Zeitlin, along with his talented cast, has done a strong job representing communal strength. We never see them cry or be weak because having that support from friends and family lights that fire underneath them to focus on what to shoot for.
Whether it’s an authentic representation of post-disaster behavior is questionable, but the friendships and the positive attitudes make rooting for this motley crew easy.
The film is told from the perspective of six-year-old Hushpuppy. This is where I really wrestle with a final grade.
Like the high spirits represented by the community, the portrayal of the innocence of a child is shown with equal competence. We always believe what we’re seeing is what this little girl would be focused on.
When Hushpuppy and her pals search for her mother in an establishment that may or may not be a brothel or a gentlemen’s club, Hushpuppy’s focus isn’t aimed at the scantily clad women asking them questions. She’s much too focused on the dust that lingers in the air in front of the lights.
Hushpuppy is fascinated with sounds. We see and hear her resting her ear up to animals to hear the pounding of their heart and when a noise is heard far away, she instantly thinks of the first thing that would make a similar crash. She also has an active imagination that cuts in and out as it pleases.

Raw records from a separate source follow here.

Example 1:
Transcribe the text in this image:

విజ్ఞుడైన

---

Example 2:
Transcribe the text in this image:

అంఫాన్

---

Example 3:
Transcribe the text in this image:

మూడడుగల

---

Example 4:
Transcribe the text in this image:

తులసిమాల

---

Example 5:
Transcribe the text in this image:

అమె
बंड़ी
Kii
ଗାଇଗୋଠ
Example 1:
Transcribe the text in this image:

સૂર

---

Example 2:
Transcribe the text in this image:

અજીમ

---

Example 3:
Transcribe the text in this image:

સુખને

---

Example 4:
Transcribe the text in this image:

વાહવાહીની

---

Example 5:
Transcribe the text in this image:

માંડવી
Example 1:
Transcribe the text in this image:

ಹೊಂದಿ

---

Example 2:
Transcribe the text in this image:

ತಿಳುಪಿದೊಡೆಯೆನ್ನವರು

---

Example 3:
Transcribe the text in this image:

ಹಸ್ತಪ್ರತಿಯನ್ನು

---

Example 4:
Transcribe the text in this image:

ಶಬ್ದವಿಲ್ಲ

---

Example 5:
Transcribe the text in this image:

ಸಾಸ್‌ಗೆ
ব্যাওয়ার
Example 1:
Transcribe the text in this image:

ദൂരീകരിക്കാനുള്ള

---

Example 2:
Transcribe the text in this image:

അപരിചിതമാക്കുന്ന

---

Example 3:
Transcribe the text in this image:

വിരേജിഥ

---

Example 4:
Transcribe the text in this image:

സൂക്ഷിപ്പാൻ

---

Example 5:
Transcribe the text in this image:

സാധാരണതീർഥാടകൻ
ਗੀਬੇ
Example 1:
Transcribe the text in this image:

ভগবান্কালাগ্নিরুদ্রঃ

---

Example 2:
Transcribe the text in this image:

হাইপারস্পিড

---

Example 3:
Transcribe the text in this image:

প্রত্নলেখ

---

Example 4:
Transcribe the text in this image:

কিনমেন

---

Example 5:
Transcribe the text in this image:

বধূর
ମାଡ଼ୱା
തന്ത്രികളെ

All of this adds to our energetic lead character but does it interrupt the story or cause distractions? Yes.
I appreciate Zeitlin wanting to tell this tale from the perspective of a young one and I applaud him for excelling, but this style shouldn’t get in the way of the story.
For example, there are scenes that occur where Hushpuppy will be daydreaming while a conversation goes on between the adults. All of a sudden, someone will start yelling. And then, Wink will yell at Hushpuppy to do something. Hushpuppy is taken off guard and confused and we can’t help but feel the same way.
These conversations may not provide much to the story but by constantly taking audiences out of the action to throw us into the mind of a daydreaming six-year-old is risky and creative but a tad maddening. What if those conversations were adding depth to the adults? You can still keep the visuals in the mind of a child while the audio captures the rowdiness of an adult.
The film does this often and at first we aren’t too sure what the film is doing. With Beasts of the Southern Wild being very light on a hard plot, we’re searching for problems to invest in but, the film doesn’t allow us to get involved.
However, during that brothel/gentlemen’s club sequence, audiences will officially realize what Zeitlin and Alibar were doing from the start and it’s up to us to decide if this was a step in the right direction or if this filmmaking could’ve been tamed.
After stewing on it, I walked away from Beasts of the Southern Wild with a strong appreciation and affection for it and I may even watch it again down the road (it has an appropriate and breezy runtime, by the way).
I don’t agree 100% with how often we’re taken inside the mind of young Hushpuppy but I’d rather see a filmmaker experimenting with different techniques in order to make a spark than a lazy filmmaker settling with a familiar fizzle.